If you cut the cord it won't matter if you have a 10, 20 or 50 amp plug it also wouldn't matter if you have a 15, 20 or 50 amp breaker. If the cut makes a dead short it will be over 50 amps and pop the breaker. Maybe a split second latter with the 50 than the 15. If you are standing in a puddle of water and do it a 15 amp breaker will not help you out much either. It isn't the amperage that will kill you it will be the voltage. To save you in this type of exposure you need ground fault protection. The only way a 20 amp device plugged into a 50 amp plug and breaker will cause harm is if something happens to cause the cord or device to cause draw considerably more than the 20 amps it was designed to carry for a period of time and remain less than the 50 amps that the breaker will trip at. In this instance the device itself is fused so that leaves only the cord to some how create a draw over 20 amps and under 50. An very unlikely occurrence. If you damage the 20 amp cord and it is not completely severed but incapable of carrying its load it will get hot and be dangerous no matter if it has a 20 amp plug or a 50 amp plug.

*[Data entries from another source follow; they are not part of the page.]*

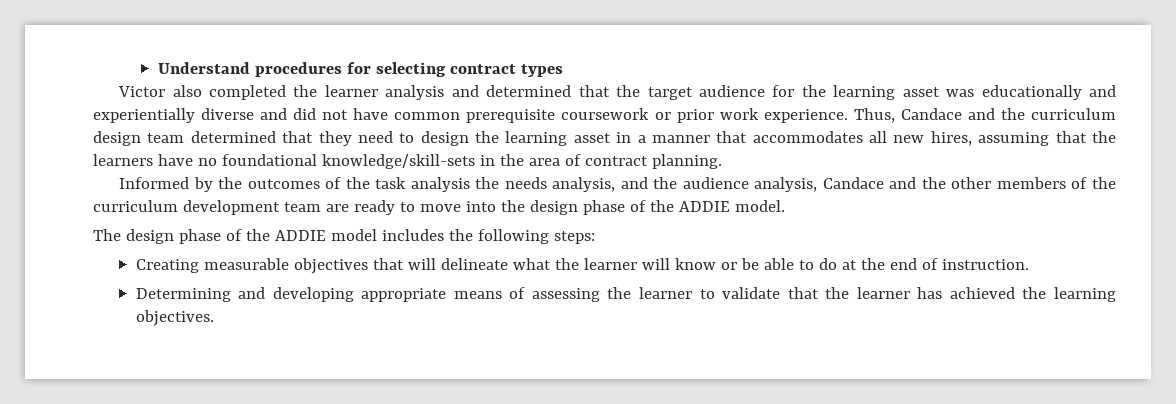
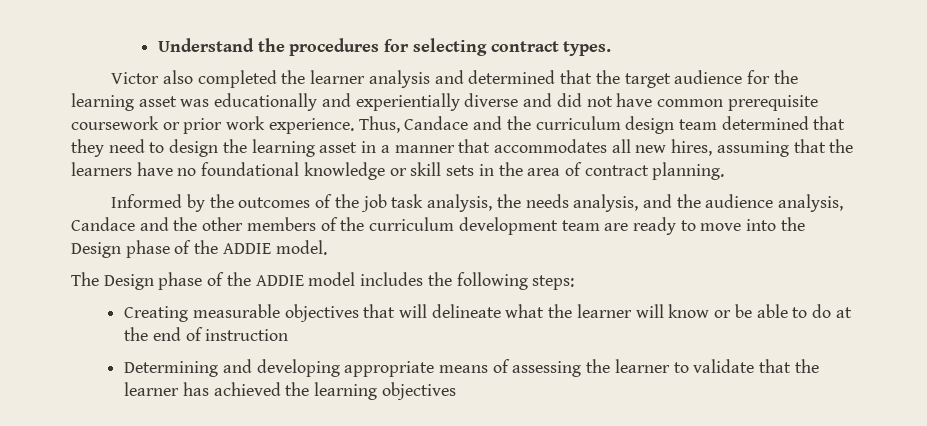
(250, 68) none -> [257,38,285,52] the
[520,64,563,77] types -> [563,41,612,56] types.
[321,154,475,169] knowledge/skill-sets -> [303,162,475,180] knowledge or skill sets
[375,177,470,192] task analysis -> [360,194,493,212] job task analysis,
[529,200,578,215] design -> [71,242,121,258] Design
[125,229,174,244] design -> [103,274,154,290] Design
[941,259,1029,270] instruction. -> [205,329,289,341] instruction
[135,310,214,326] objectives. -> [381,382,456,400] objectives

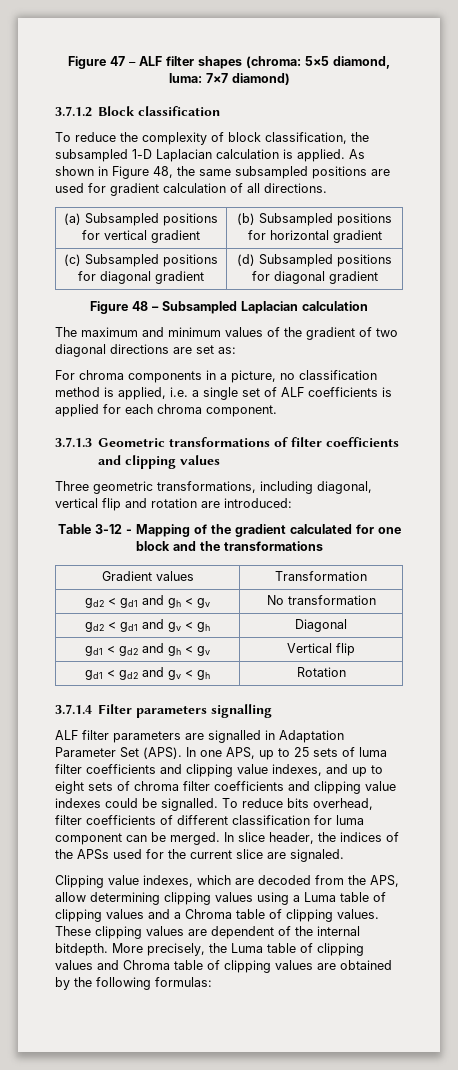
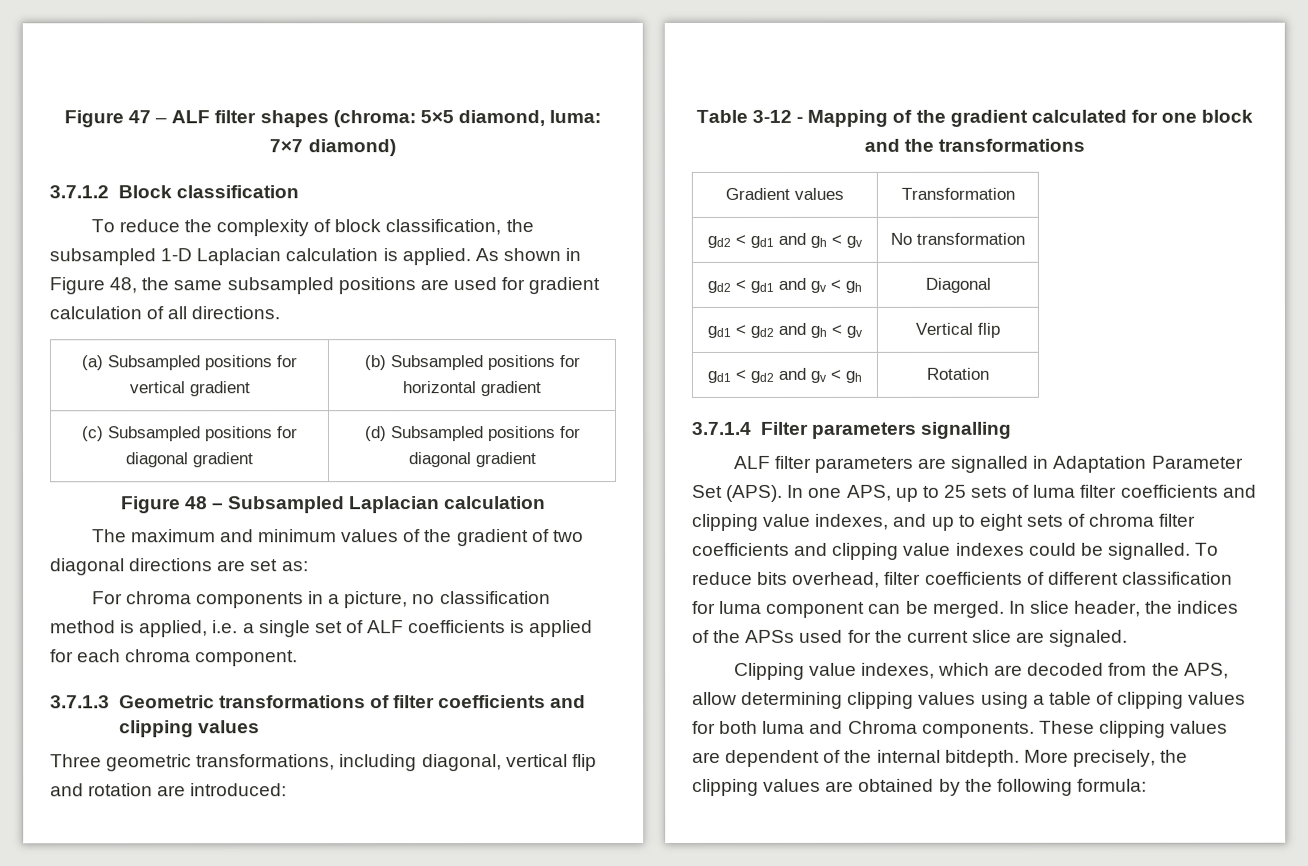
[304,892,386,902] [55,909,379,922] Luma table of clipping values and a Chroma table of clipping values. -> [1048,691,1247,709] [692,720,1035,738] table of clipping values for both luma and Chroma components.
[231,943,364,956] [55,960,220,970] Luma table of clipping values and Chroma table of -> (1189, 756) none
[155,977,212,987] formulas: -> [1076,778,1147,792] formula:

Once again if you are worried have the 50 amp plug with heavy wire to a sub box with 20 amp breaker and 20 amp outlet made up.
 
Geek alert: EE trying to clear an electrical misconception!

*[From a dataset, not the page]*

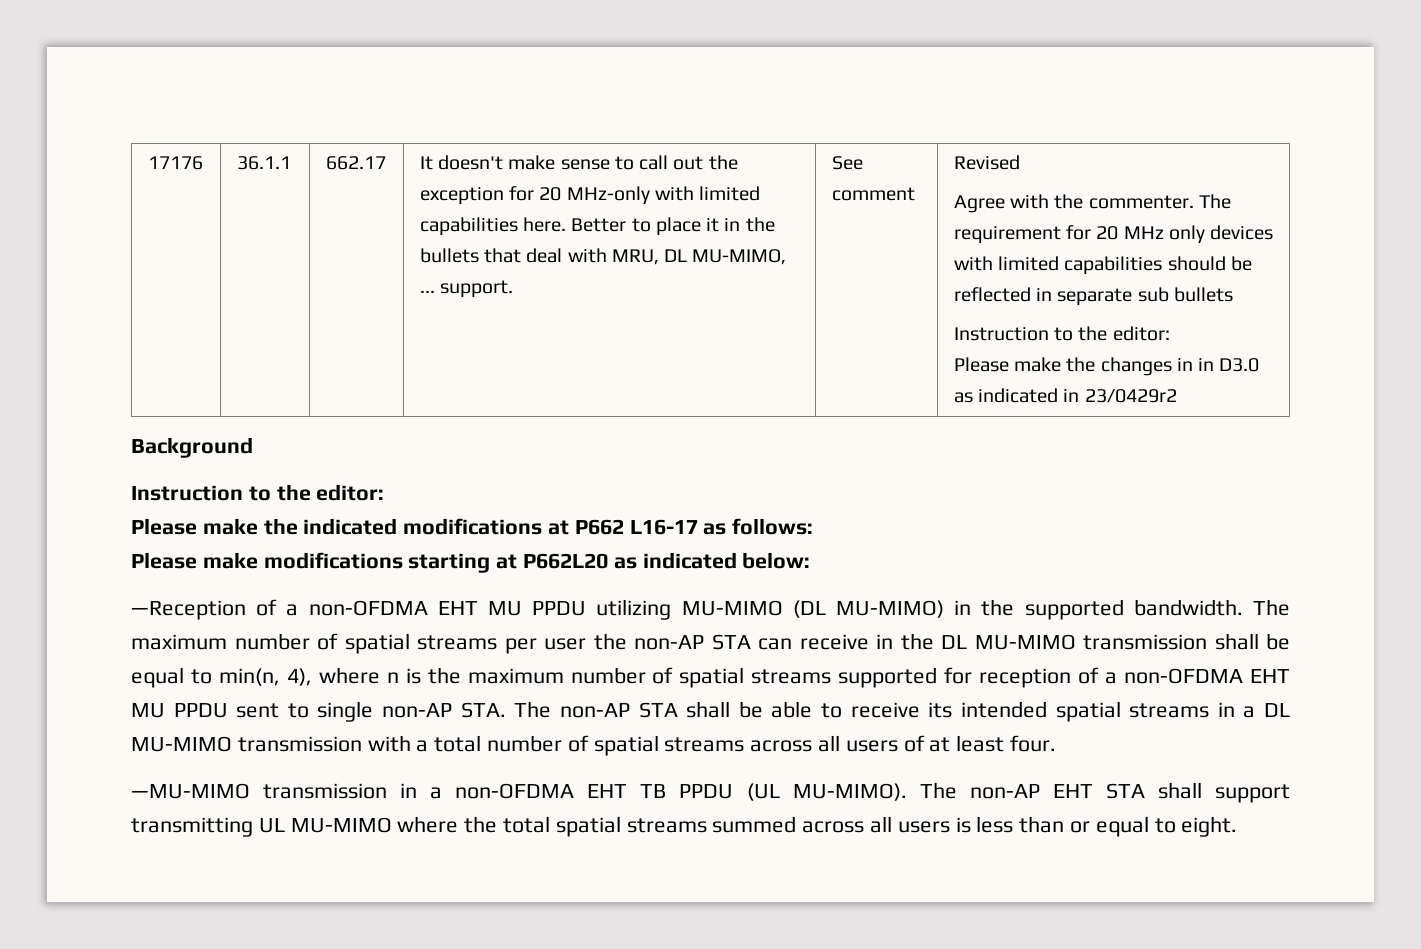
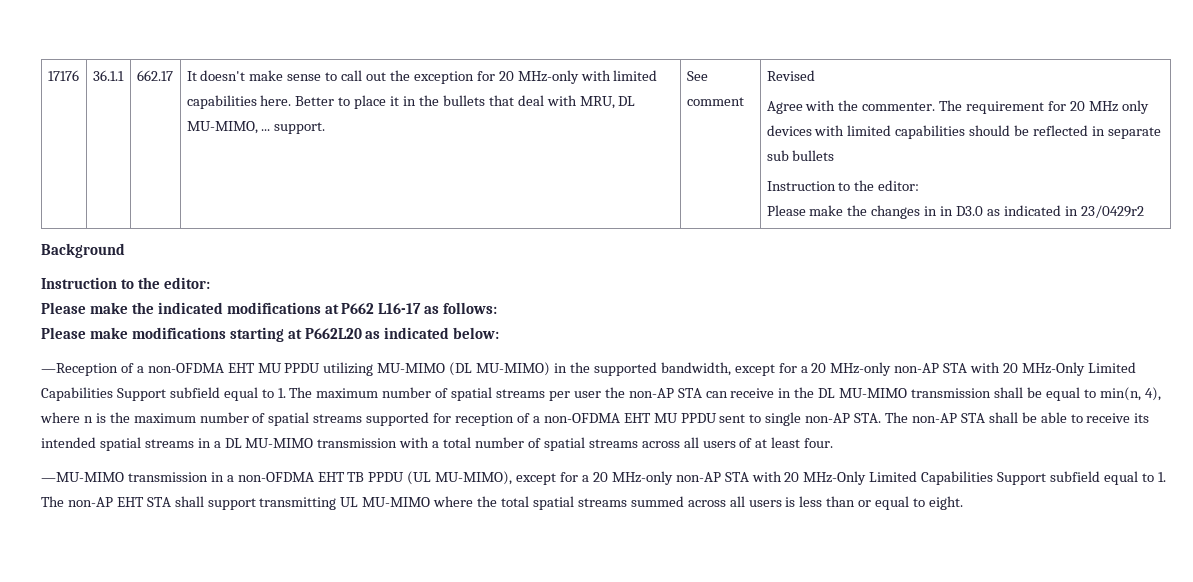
[1133,599,1243,616] bandwidth. -> [660,362,1136,376] [41,387,286,401] bandwidth, except for a 20 MHz-only non-AP STA with 20 MHz-Only Limited Capabilities Support subfield equal to 1.
[792,783,907,801] MU-MIMO). -> [435,471,1166,485] MU-MIMO), except for a 20 MHz-only non-AP STA with 20 MHz-Only Limited Capabilities Support subfield equal to 1.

Hopefully this link will take you to a chart for the time/current trip curve for a typical GE circuit breaker used today for residential panels. It is your standard 'snap in' type breaker found in panels and home improvement stores everywhere, but the idea is typical for all standard CB's. When I cut&paste it into my browser it works...

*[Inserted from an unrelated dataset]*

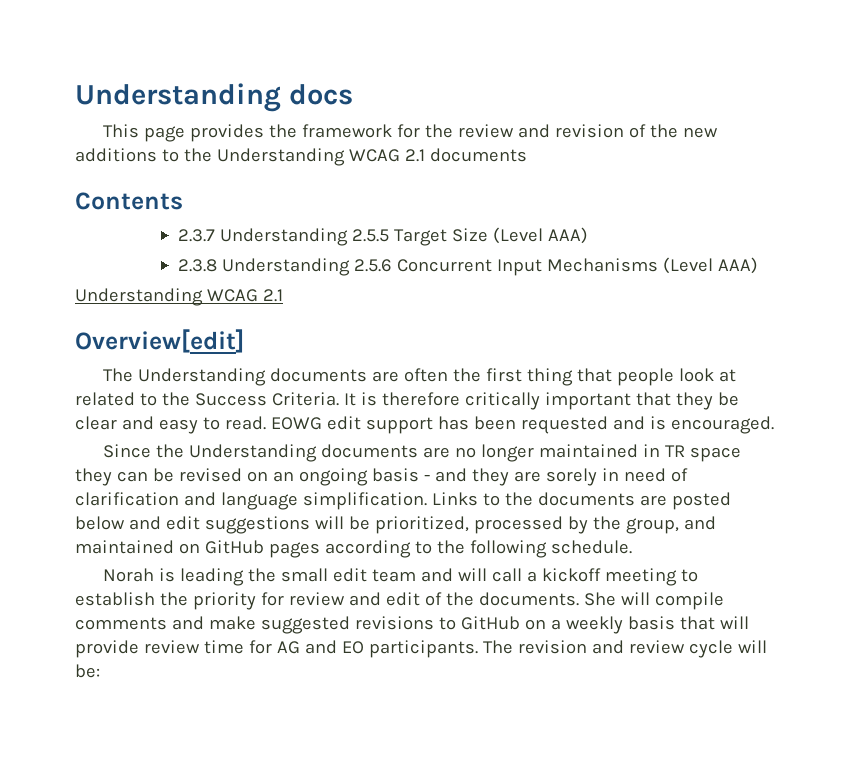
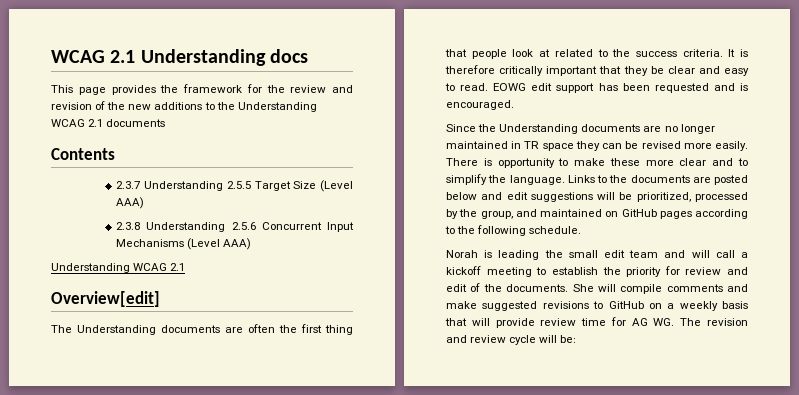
(75, 97) none -> [51,50,136,63] WCAG 2.1
[194,392,339,406] Success Criteria. -> [635,49,723,57] success criteria.
[246,468,688,486] [75,492,427,510] on an ongoing basis - and they are sorely in need of clarification and language simplification. -> [683,141,748,151] [446,158,748,168] [446,174,565,185] more easily. There is opportunity to make these more clear and to simplify the language.
[304,640,478,658] and EO participants. -> [653,318,675,326] WG.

http://www.geindustrial.com/publibrary/checkout/Time%20Current%20Curves|GES-6202A|generic

Note that the top/bottom scale is rated in multiples of the rating. For example, at 2x, the acceptable time to "clear" (the term for tripping the breaker, technically 'clearing the fault') a 2x overload is 15-100 seconds. At 10x (that is 500 amps in our 50 amp example) the range is 0.3-2.0 seconds. I have the formula at my desk at work to calculate short circuit current based on wire size, transformer capacity, etc. and I could throw out all kinds of numbers...but I'll just say that 500 amps for even 0.3 seconds will fry a lot of 14 AWG wire. Due to typical QC practices the normal response is probably near the middle of the curve. Anyone who has experienced a hard short will recall that it hummed/buzzed for an instant or two before the breaker trips...this is why. The breakers are made to do that...hence the term "time delay breaker".

This time delay is eliminated in a GFCI breaker, and that plus the fact that they actively clear in milliseconds and they clear on a 25 milliamps of short circuit current should clearly illustrate why they save lives...

Now where's the beating a dead horse icon...???:D
 
The problem is that the outlet is also used to power a welder...

AHAA! That'll make your decision for you. As has been noted previously, your 15A breaker and 20A cord are your weaksister links in the system. It'll work to cobble together an extension-cord type converter and you could even put a 20A breaker box inline if it'll make you sleep better. Good system for a temp fix.